The explanation did not feel like a shocking revelation, but like a final, sickening piece of a puzzle slotting into place. It resonated with a deep, instinctual dread Retour had carried since the mist first stirred within him. His "curse" was not some random affliction; it was a state of profound, cosmic incompletion. A divine instrument, monstrous and beautiful, missing its final, world-shattering string. The immortality Rotard offered was not a reward; it was the ultimate, horrifying culmination of his bloodline's sin.
"He isn't trying to kill me," Retour whispered, the truth a cold stone in his belly. The reality was far more insidious. "He's trying to... finalize me. To finish the sculpture the first king left half-hewn."
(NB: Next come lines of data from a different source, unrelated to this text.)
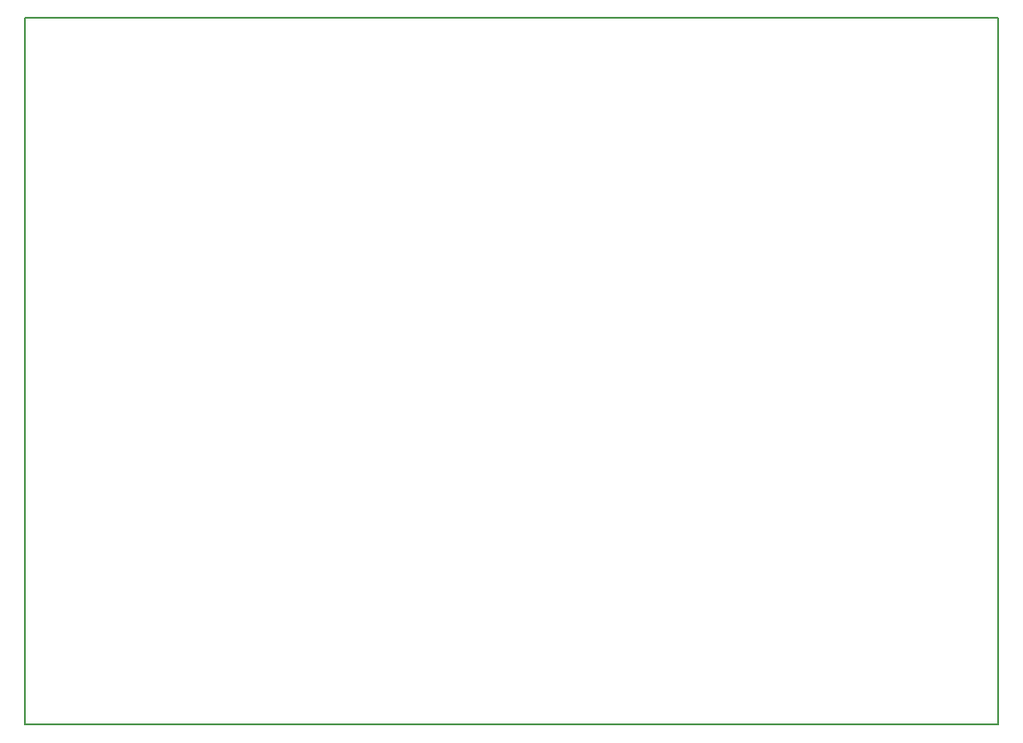
<source format=gm1>
G04 #@! TF.GenerationSoftware,KiCad,Pcbnew,(5.0.0)*
G04 #@! TF.CreationDate,2018-11-14T12:26:25-05:00*
G04 #@! TF.ProjectId,backdash,6261636B646173682E6B696361645F70,rev?*
G04 #@! TF.SameCoordinates,Original*
G04 #@! TF.FileFunction,Profile,NP*
%FSLAX46Y46*%
G04 Gerber Fmt 4.6, Leading zero omitted, Abs format (unit mm)*
G04 Created by KiCad (PCBNEW (5.0.0)) date 11/14/18 12:26:25*
%MOMM*%
%LPD*%
G01*
G04 APERTURE LIST*
%ADD10C,0.150000*%
G04 APERTURE END LIST*
D10*
X162560000Y-88900000D02*
X162560000Y-21590000D01*
X255270000Y-88900000D02*
X162560000Y-88900000D01*
X255270000Y-21590000D02*
X255270000Y-88900000D01*
X162560000Y-21590000D02*
X255270000Y-21590000D01*
M02*

</source>
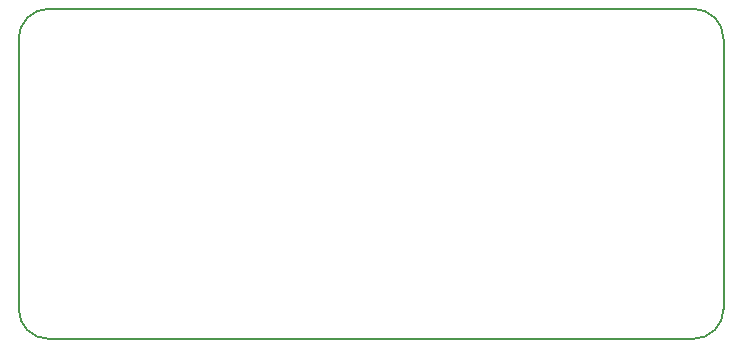
<source format=gm1>
G04 #@! TF.FileFunction,Profile,NP*
%FSLAX46Y46*%
G04 Gerber Fmt 4.6, Leading zero omitted, Abs format (unit mm)*
G04 Created by KiCad (PCBNEW 4.0.2-1.fc23-product) date Sun May  8 20:09:54 2016*
%MOMM*%
G01*
G04 APERTURE LIST*
%ADD10C,0.100000*%
%ADD11C,0.150000*%
G04 APERTURE END LIST*
D10*
D11*
X129540000Y-100330000D02*
G75*
G03X127000000Y-102870000I0J-2540000D01*
G01*
X186690000Y-102870000D02*
G75*
G03X184150000Y-100330000I-2540000J0D01*
G01*
X184150000Y-128270000D02*
G75*
G03X186690000Y-125730000I0J2540000D01*
G01*
X127000000Y-125730000D02*
G75*
G03X129540000Y-128270000I2540000J0D01*
G01*
X186690000Y-125730000D02*
X186690000Y-102870000D01*
X129540000Y-128270000D02*
X184150000Y-128270000D01*
X127000000Y-102870000D02*
X127000000Y-125730000D01*
X184150000Y-100330000D02*
X129540000Y-100330000D01*
M02*

</source>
"To a state from which there is no return, and no possibility of defiance," Ile confirmed, his voice dropping to a whisper that seemed to absorb the very light in the tent. "The texts name the authority of this perfected state the 'Sovereign's Final Decree'—the absolute right of the perfected ruler over the transition from is to is-not within the boundaries of the domain they embody. To unmake a life with a thought, as easily as one dismisses a thought. To deny the ending its due, to tell the reaper to wait indefinitely, to reverse his work with a whim." His gaze, heavy with a grief that was both personal and vast, returned to Ciski's tortured, suspended form. "That... stasis holding her on this terrible threshold, preventing her from either healing or finding peace in death... it is a demonstration. A cruel, precise sample of the power he wields and now dangles before you. It is the power to command death itself to stand aside. And the first, most terrible lesson is that such a command never comes for free. The cost is always a piece of the soul that dares to give it."